Owen Gleiberman of Variety called Many Saints "a sharp, lively, and engrossing movie, one that provides a fascinating running commentary on how the world of The Sopranos came into being" but noted "[the audience] can't help but notice the difference in tone" when compared to the series. David Fear of Rolling Stone said in his review "Chase has delivered something that walks the tightrope between social melodrama and fan service, and that sometimes teeters on the edge of falling."

Manohla Dargis of The New York Times called the film "a busy, unnecessary, disappointingly ordinary origin story" and said that "the best thing about The Many Saints of Newark is that it makes you think about The Sopranos, but that's also the worst thing about it." Reviewing the film for RogerEbert.com, Glenn Kenny gave the film 1.5 out of 4 stars and said:
"The movie's flabbiness, its unfocused flopping from scene to scene, its disinclination to provide any individual scene with any dimension beyond its immediate impact, practically vitiates the entire theme of Dickie's ostensible mentorship of Tony Soprano." Richard Brody of The New Yorker wrote: "The Many Saints of Newark, by contrast, reduces characters of potentially mythic power to a handful of defining traits and pins them to a diorama-like backdrop of historical readymades."

==Possible sequel==
Chase has expressed interest in producing a sequel to The Many Saints of Newark which follows Tony Soprano in his 20s, provided that he could collaborate with former Sopranos writer Terence Winter.

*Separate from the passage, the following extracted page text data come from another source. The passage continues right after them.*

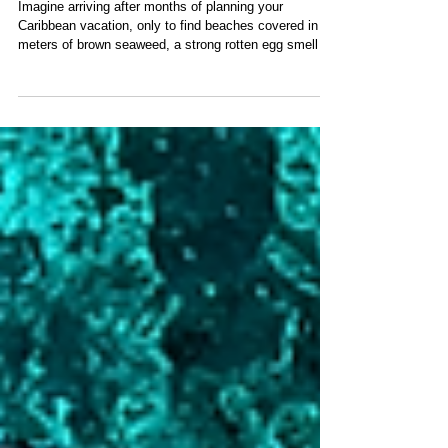
Breaking Sargassum Crisis:
Why San Blas Is Different
Imagine arriving after months of planning your
Caribbean vacation, only to find beaches covered in
meters of brown seaweed, a strong rotten egg smell in
the air, and tractors working from sunrise trying to clear
the shoreline. Unfortunately, this has become reality
across much of the Caribbean. While destinations like
the Mexican Caribbean, parts of the Bahamas, the
British Virgin Islands, Florida, and many eastern
Caribbean islands now prepare for annual sargassum
invasions,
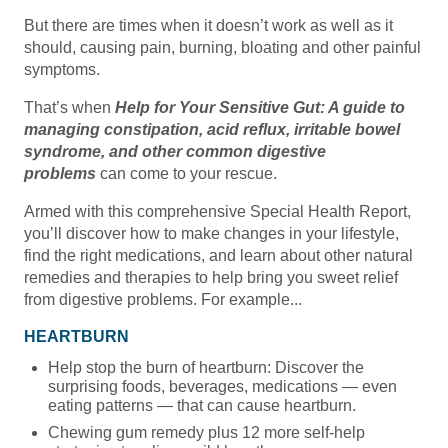
But there are times when it doesn’t work as well as it
should, causing pain, burning, bloating and other painful
symptoms.
That’s when
Help for Your Sensitive Gut: A guide to
managing constipation, acid reflux, irritable bowel
syndrome, and other common digestive
problems
can come to your rescue.
Armed with this comprehensive Special Health Report,
you’ll discover how to make changes in your lifestyle,
find the right medications, and learn about other natural
remedies and therapies to help bring you sweet relief
from digestive problems. For example...
HEARTBURN
Help stop the burn of heartburn: Discover the
surprising foods, beverages, medications — even
eating patterns — that can cause heartburn.
Chewing gum remedy plus 12 more self-help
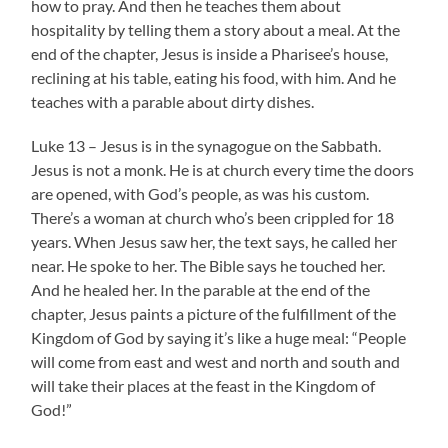
how to pray. And then he teaches them about
hospitality by telling them a story about a meal. At the
end of the chapter, Jesus is inside a Pharisee’s house,
reclining at his table, eating his food, with him. And he
teaches with a parable about dirty dishes.
Luke 13 – Jesus is in the synagogue on the Sabbath.
Jesus is not a monk. He is at church every time the doors
are opened, with God’s people, as was his custom.
There’s a woman at church who’s been crippled for 18
years. When Jesus saw her, the text says, he called her
near. He spoke to her. The Bible says he touched her.
And he healed her. In the parable at the end of the
chapter, Jesus paints a picture of the fulfillment of the
Kingdom of God by saying it’s like a huge meal: “People
will come from east and west and north and south and
will take their places at the feast in the Kingdom of
God!”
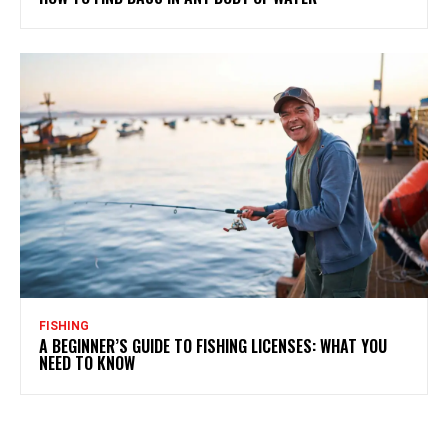
FISHING
A BEGINNER’S GUIDE TO FISHING LICENSES: WHAT YOU
NEED TO KNOW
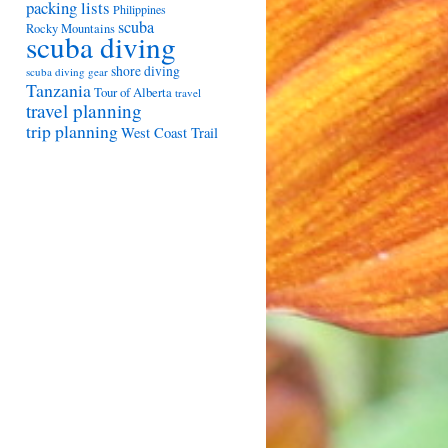
packing lists
Philippines
scuba
Rocky Mountains
scuba diving
shore diving
scuba diving gear
Tanzania
Tour of Alberta
travel
travel planning
trip planning
West Coast Trail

Upon hearing this, Winter replied that he would do it "in a heartbeat. Absolutely."

Chase revealed that he received an offer from WarnerMedia to produce another season of The Sopranos which bridged the gap between the end of the film and the beginning of the original series, but admitted to The Hollywood Reporter that he was not especially interested in making such a series. He noted that he wished to make one more film set in The Sopranos universe because he had an idea of what he might do, adding: "But I don't think they want that."